THE GROAN-and-grunt work continued the following morning.

First thing, Kyle faxed me several stories about his agent, Thomas Pierce. The stories came from cities where Mr. Smith had committed murders: Atlanta, St. Louis, Seattle, San Francisco, London, Hamburg, Frankfurt, Rome. Pierce had helped to capture a murderer in Fort Lauderdale in the spring, unrelated to Smith.

Other headlines:

FOR THOMAS PIERCE, THE CRIME SCENE IS IN THE MIND

MURDER EXPERT HERE IN ST. LOUIS

THOMAS PIERCE — GETTING INTO KILLERS’ HEADS

NOT ALL PATTERN KILLERS ARE BRILLIANT — BUT AGENT

THOMAS PIERCE IS

MURDERS OF THE MIND, THE MOST CHILLING

MURDERS OF ALL.

If I didn’t know better, I’d have thought Kyle was trying to make me jealous of Pierce. I wasn’t jealous. I didn’t have the time for it right now.

A little before noon, I drove out to Lorton Prison, one of my least favorite places in the charted universe.

Everything moves slowly inside a high-security federal prison. It is like being held underwater, like being drowned by unseen human hands. It happens over days, over years, sometimes over decades.

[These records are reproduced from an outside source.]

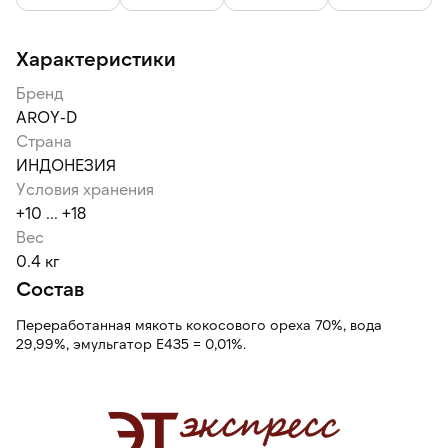
Характеристики
Бренд
AROY-D
Страна
ИНДОНЕЗИЯ
Условия хранения
+10 ... +18
Вес
0.4 кг
Состав
Переработанная мякоть кокосового ореха 70%, вода
29,99%, эмульгатор Е435 = 0,01%.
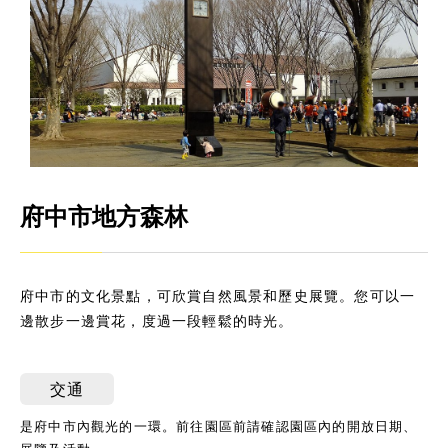
府中市地方森林
府中市的文化景點，可欣賞自然風景和歷史展覽。您可以一
邊散步一邊賞花，度過一段輕鬆的時光。
交通
是府中市內觀光的一環。前往園區前請確認園區內的開放日期、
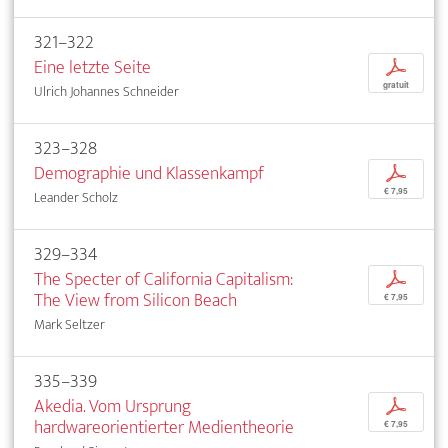
321–322
Eine letzte Seite
p
gratuit
Ulrich Johannes Schneider
323–328
Demographie und Klassenkampf
p
€ 7,95
Leander Scholz
329–334
The Specter of California Capitalism:
p
The View from Silicon Beach
€ 7,95
Mark Seltzer
335–339
Akedia. Vom Ursprung
p
hardwareorientierter Medientheorie
€ 7,95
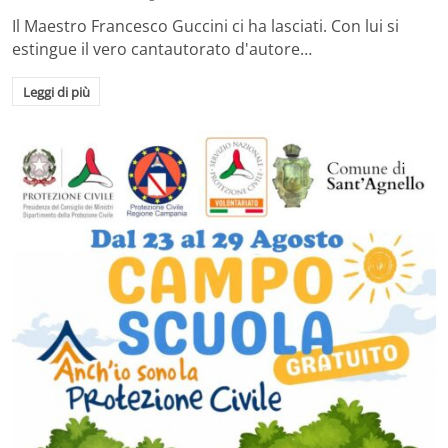
Il Maestro Francesco Guccini ci ha lasciati. Con lui si
estingue il vero cantautorato d'autore…
Leggi di più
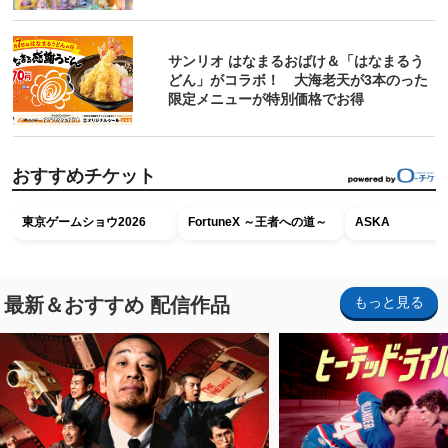
サンリオ はなまるおばけ＆「はなまるう
どん」がコラボ！ 大海老天が3本のった
限定メニューが特別価格でお得
おすすめチケット
東京ゲームショウ2026
FortuneX ～王者への道～
ASKA
最新＆おすすめ 配信作品
もっと見る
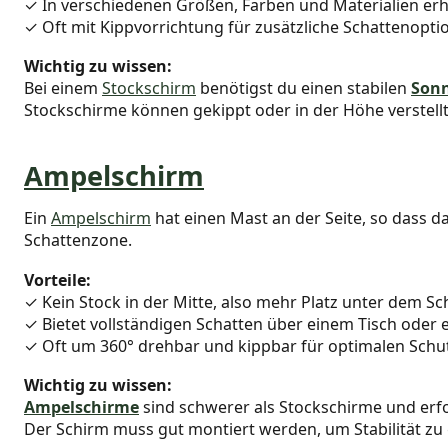
✓ In verschiedenen Größen, Farben und Materialien erhä
✓ Oft mit Kippvorrichtung für zusätzliche Schattenopti
Wichtig zu wissen:
Bei einem
Stockschirm
benötigst du einen stabilen
Son
Stockschirme können gekippt oder in der Höhe verstellt 
Ampelschirm
Ein
Ampelschirm
hat einen Mast an der Seite, so dass d
Schattenzone.
Vorteile:
✓ Kein Stock in der Mitte, also mehr Platz unter dem S
✓ Bietet vollständigen Schatten über einem Tisch oder 
✓ Oft um 360° drehbar und kippbar für optimalen Schu
Wichtig zu wissen:
Ampelschirme
sind schwerer als Stockschirme und erfo
Der Schirm muss gut montiert werden, um Stabilität zu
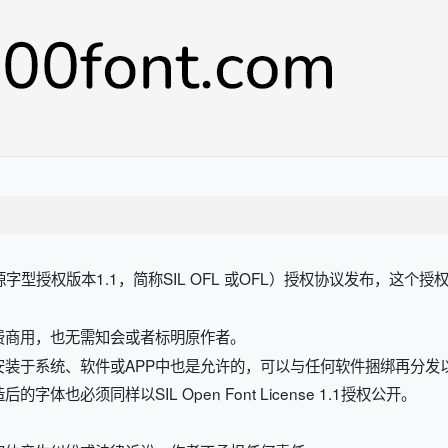
开源字型授权版本1.1，简称SIL OFL 或OFL）授权协议发布，这个
费商用，也无需知会或者标明原作者。
安装于系统、软件或APP中也是允许的，可以与任何软件捆绑再分发
也必须同样以SIL Open Font License 1.1授权公开。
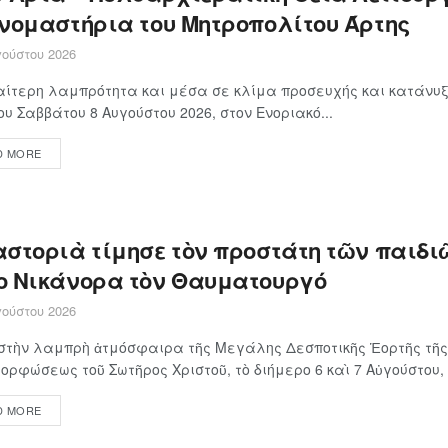
ονομαστήρια του Μητροπολίτου Άρτης
ούστου 2026
αίτερη λαμπρότητα και μέσα σε κλίμα προσευχής και κατάνυξ
ου Σαββάτου 8 Αυγούστου 2026, στον Ενοριακό...
D MORE
αστοριὰ τίμησε τὸν προστάτη τῶν παιδιῶ
ο Νικάνορα τὸν Θαυματουργό
ούστου 2026
στὴν λαμπρὴ ἀτμόσφαιρα τῆς Μεγάλης Δεσποτικῆς Ἑορτῆς τῆς
ρφώσεως τοῦ Σωτῆρος Χριστοῦ, τὸ διήμερο 6 καὶ 7 Αὐγούστου, ἡ
D MORE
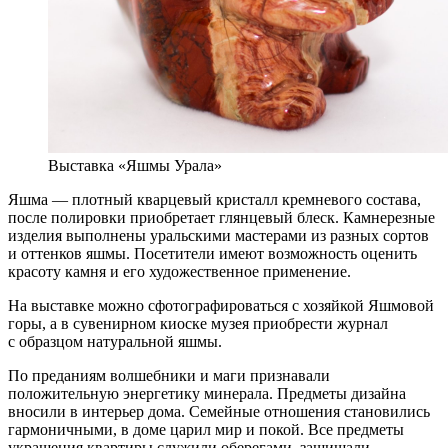
Выставка «Яшмы Урала»
Яшма — плотный кварцевый кристалл кремневого состава,
после полировки приобретает глянцевый блеск. Камнерезные
изделия выполнены уральскими мастерами из разных сортов
и оттенков яшмы. Посетители имеют возможность оценить
красоту камня и его художественное применение.
На выставке можно сфотографироваться с хозяйкой Яшмовой
горы, а в сувенирном киоске музея приобрести журнал
с образцом натуральной яшмы.
По преданиям волшебники и маги признавали
положительную энергетику минерала. Предметы дизайна
вносили в интерьер дома. Семейные отношения становились
гармоничными, в доме царил мир и покой. Все предметы
украшения квартиры служили оберегами, защищали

At an administrative max facility, prisoners are kept in their cells twenty-two to twenty-three hours a day. The boredom is incomprehensible to anyone who hasn’t served time. It is not imaginable. Gary Soneji told me that, created the drowning metaphor when I interviewed him years back at Lorton.

He also thanked me for giving him the experience of being in prison, and he said that one day he would reciprocate if he possibly could. More and more, I had the sense that my time had come, and I had to guess what the excruciating payback might be.

It was not imaginable.

I could almost feel myself drowning as I paced inside a small administrative room near the warden’s office on the fifth floor at Lorton.

I was waiting for a double murderer named Jamal Autry. Autry claimed to have important information about Soneji. He was known inside Lorton as the Real Deal. He was a predator, a three-hundred-pound pimp who had murdered two teenage prostitutes in Baltimore.

The Real Deal was brought to me in restraints. He was escorted into the small, tidy office by two armed guards with billy clubs.